Despite developed techniques, RT to the stomach remains a challenge due to OARs (namely, kidneys, liver, and small bowel) and the daily variations of the stomach’s position, size, and shape [10]. As aforementioned, the DIBH technique might be useful to ensure that the stomach is not affected by respiratory motion during treatment. Daily CT guidance was shown to improve target coverage in gastric MALT lymphoma RT. The authors also reported that gastric volume substantially varied between fractions despite DIBH and restricted oral intake [10]. However, CT images do not yield adequate visualization of the soft tissues, so anatomical landmarks other than the stomach, generally bony landmarks, are used for tumor tracking.

MRI-Linac is an MRI-based linear accelerator in which MRI images are taken and tumor tracking is performed with live image acquisition and MRgRT is performed with this device. MRgRT was found to be effective in liver and pancreas tumors in previous studies [24,25]. Superior target coverage with a higher biologically effective dose is achieved with MRgRT. Treatment of a gastric DLBCL with MRgRT to a dose of 30 Gy in 20 fractions was reported and the authors claimed that interfractional stomach variations reached up to 5.0 cm [26], showing the importance of precise target tracking.

An earlier study presented as a poster reported results of seven GML patients treated with image-guided radiotherapy (IGRT) with daily MRI acquisition. In 35% of cases, they detected a daily target shift greater than the PTV margin, and daily adjustments were performed accordingly. MRI images enable the detection of this variation as well as the formation of smaller PTV margins. However, in this study, the online adaptive approach was not used during treatment [27].

Herein, to our knowledge, we present the first documented case of gastric MALT lymphoma treated with MRgRT. MRgRT allowed us to be oriented with daily size, shape, and motion variations of the stomach as well as the motion and localization of surrounding OARs.
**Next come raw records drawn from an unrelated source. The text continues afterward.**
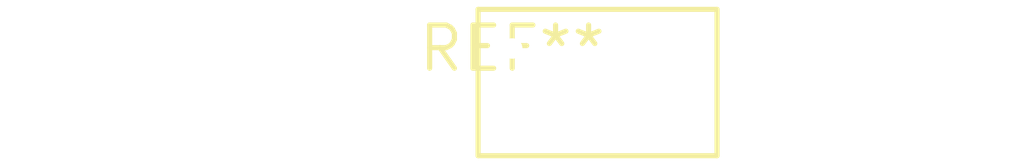
<source format=kicad_pcb>
(kicad_pcb (version 20240108) (generator pcbnew)

  (general
    (thickness 1.6)
  )

  (paper "A4")
  (layers
    (0 "F.Cu" signal)
    (31 "B.Cu" signal)
    (32 "B.Adhes" user "B.Adhesive")
    (33 "F.Adhes" user "F.Adhesive")
    (34 "B.Paste" user)
    (35 "F.Paste" user)
    (36 "B.SilkS" user "B.Silkscreen")
    (37 "F.SilkS" user "F.Silkscreen")
    (38 "B.Mask" user)
    (39 "F.Mask" user)
    (40 "Dwgs.User" user "User.Drawings")
    (41 "Cmts.User" user "User.Comments")
    (42 "Eco1.User" user "User.Eco1")
    (43 "Eco2.User" user "User.Eco2")
    (44 "Edge.Cuts" user)
    (45 "Margin" user)
    (46 "B.CrtYd" user "B.Courtyard")
    (47 "F.CrtYd" user "F.Courtyard")
    (48 "B.Fab" user)
    (49 "F.Fab" user)
    (50 "User.1" user)
    (51 "User.2" user)
    (52 "User.3" user)
    (53 "User.4" user)
    (54 "User.5" user)
    (55 "User.6" user)
    (56 "User.7" user)
    (57 "User.8" user)
    (58 "User.9" user)
  )

  (setup
    (pad_to_mask_clearance 0)
    (pcbplotparams
      (layerselection 0x00010fc_ffffffff)
      (plot_on_all_layers_selection 0x0000000_00000000)
      (disableapertmacros false)
      (usegerberextensions false)
      (usegerberattributes false)
      (usegerberadvancedattributes false)
      (creategerberjobfile false)
      (dashed_line_dash_ratio 12.000000)
      (dashed_line_gap_ratio 3.000000)
      (svgprecision 4)
      (plotframeref false)
      (viasonmask false)
      (mode 1)
      (useauxorigin false)
      (hpglpennumber 1)
      (hpglpenspeed 20)
      (hpglpendiameter 15.000000)
      (dxfpolygonmode false)
      (dxfimperialunits false)
      (dxfusepcbnewfont false)
      (psnegative false)
      (psa4output false)
      (plotreference false)
      (plotvalue false)
      (plotinvisibletext false)
      (sketchpadsonfab false)
      (subtractmaskfromsilk false)
      (outputformat 1)
      (mirror false)
      (drillshape 1)
      (scaleselection 1)
      (outputdirectory "")
    )
  )

  (net 0 "")

  (footprint "RV_Disc_D7mm_W4.3mm_P5mm" (layer "F.Cu") (at 0 0))

)

</source>
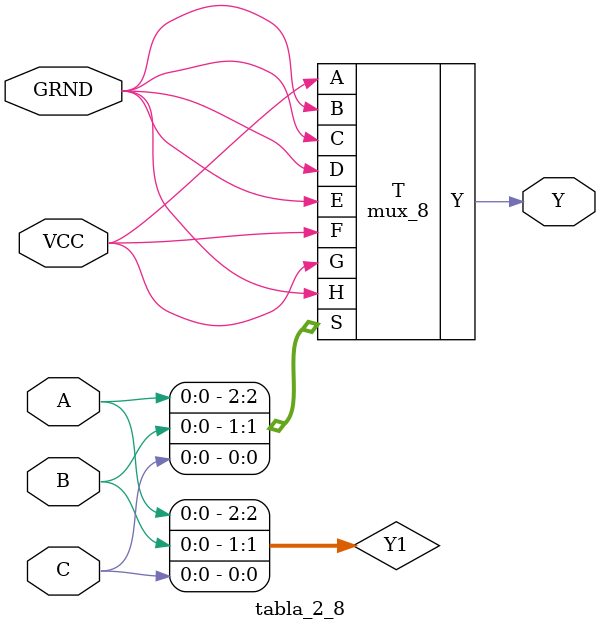
<source format=v>


module mux_2(input wire A, B, C, output wire Y);

  assign Y = A?C:B;

endmodule

// Mux 4:1
module mux_4(input wire A, B, C, D, 
			 input wire[1:0] S, 
			 output wire Y);

  wire Y1, Y2;
  
  mux_2	m1(S[0], A, B, Y1);
  mux_2 m2(S[0], C, D, Y2);
  mux_2 m3(S[1], Y1, Y2, Y);

endmodule

// Mux 8:1
module mux_8(input wire A, B, C, D, E, F, G, H, 
			 input wire[2:0] S, 
			 output wire Y);
  
  wire Y1, Y2;
  
  mux_4	m1(A, B, C, D, S[1:0], Y1);
  mux_4 m2(E, F, G, H, S[1:0], Y2);
  mux_2 m3(S[2], Y1, Y2, Y);

endmodule

// Tabla 1 usando mux_2
module tabla_1_2(input wire A, B, C, 
				 output wire Y);
  
  wire Y1, Y2;
  
  assign Y1 = (B ^ C); // Primera entrada del mux_2
  assign Y2 = ~(B ^ C);  // Segunda entrada del mux_2
  
  mux_2 T(A, Y1, Y2, Y);

endmodule

// Tabla 1 usando mux_4
module tabla_1_4(input wire A, B, C, 
				 output wire Y);
  
  wire Y1;
  wire [1:0] Y2;
  
  assign Y1 = ~C; 
  assign Y2[0] = B;
  assign Y2[1] = A;
  
  mux_4 T(C, Y1, Y1, C, Y2[1:0], Y);

endmodule

// Tabla 1 usando mux_8
module tabla_1_8(input wire GRND, VCC, A, B, C,
				 output wire Y);

   wire [2:0] Y1;
   
   assign Y1[0] = C;
   assign Y1[1] = B;
   assign Y1[2] = A;
   
   mux_8 T(GRND, VCC, VCC, GRND, VCC, GRND, GRND, VCC, Y1[2:0], Y);
		
endmodule

// Tabla 2 usando mux_2
module tabla_2_2(input wire A, B, C, 
				 output wire Y);
  
  wire Y1, Y2;
  
  assign Y1 = ~(B | C); // Primera entrada del mux_2
  assign Y2 = (B ^ C);  // Segunda entrada del mux_2
  
  mux_2 T(A, Y1, Y2, Y);

endmodule

// Tabla 2 usando mux_4
module tabla_2_4(input wire GRND, A, B, C, 
				 output wire Y);
  
  wire Y1;
  wire [1:0] Y2;
  
  assign Y1 = ~C; 
  assign Y2[0] = B;
  assign Y2[1] = A;
  
  mux_4 T(Y1, GRND, C, Y1, Y2[1:0], Y);

endmodule

// Tabla 2 usando mux_8
module tabla_2_8(input wire GRND, VCC, A, B, C,
				 output wire Y);

   wire [2:0] Y1;
   
   assign Y1[0] = C;
   assign Y1[1] = B;
   assign Y1[2] = A;
   
   mux_8 T(VCC, GRND, GRND, GRND, GRND, VCC, VCC, GRND, Y1[2:0], Y);
		
endmodule
				 

</source>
We noticed that the reference plan may miss PTV coverage due to anatomical changes, but we performed daily adaptive planning, so we did not compromise on our PTV coverage. No dose violation was present during any of the fractions. The patient responded well to the treatment with no > grade 3 side effects. The patient showed good performance and has returned to his daily routine.

Conclusions

RT has a foremost role in the treatment of gastric MALToma. Given the close proximity to intra-abdominal structures as well as the variabilities of the daily anatomy, irradiation of this field without compromising from target coverage requires daily set-up and/or motion control in which conventional CT-based imaging has some weaknesses. MRgRT has the advantage of target and healthy organ distinction and the device has a tumor tracking system that breaks irradiation if the target moves with inspiration, patient position, and changes in instant anatomy with organ motions. The plan adaptation based on daily anatomy leads to smaller PTV margins, which yield a better safety profile. Herein, we present the first reported case of a gastric MALToma treated with MRgRT and it can be safely used for this tumor.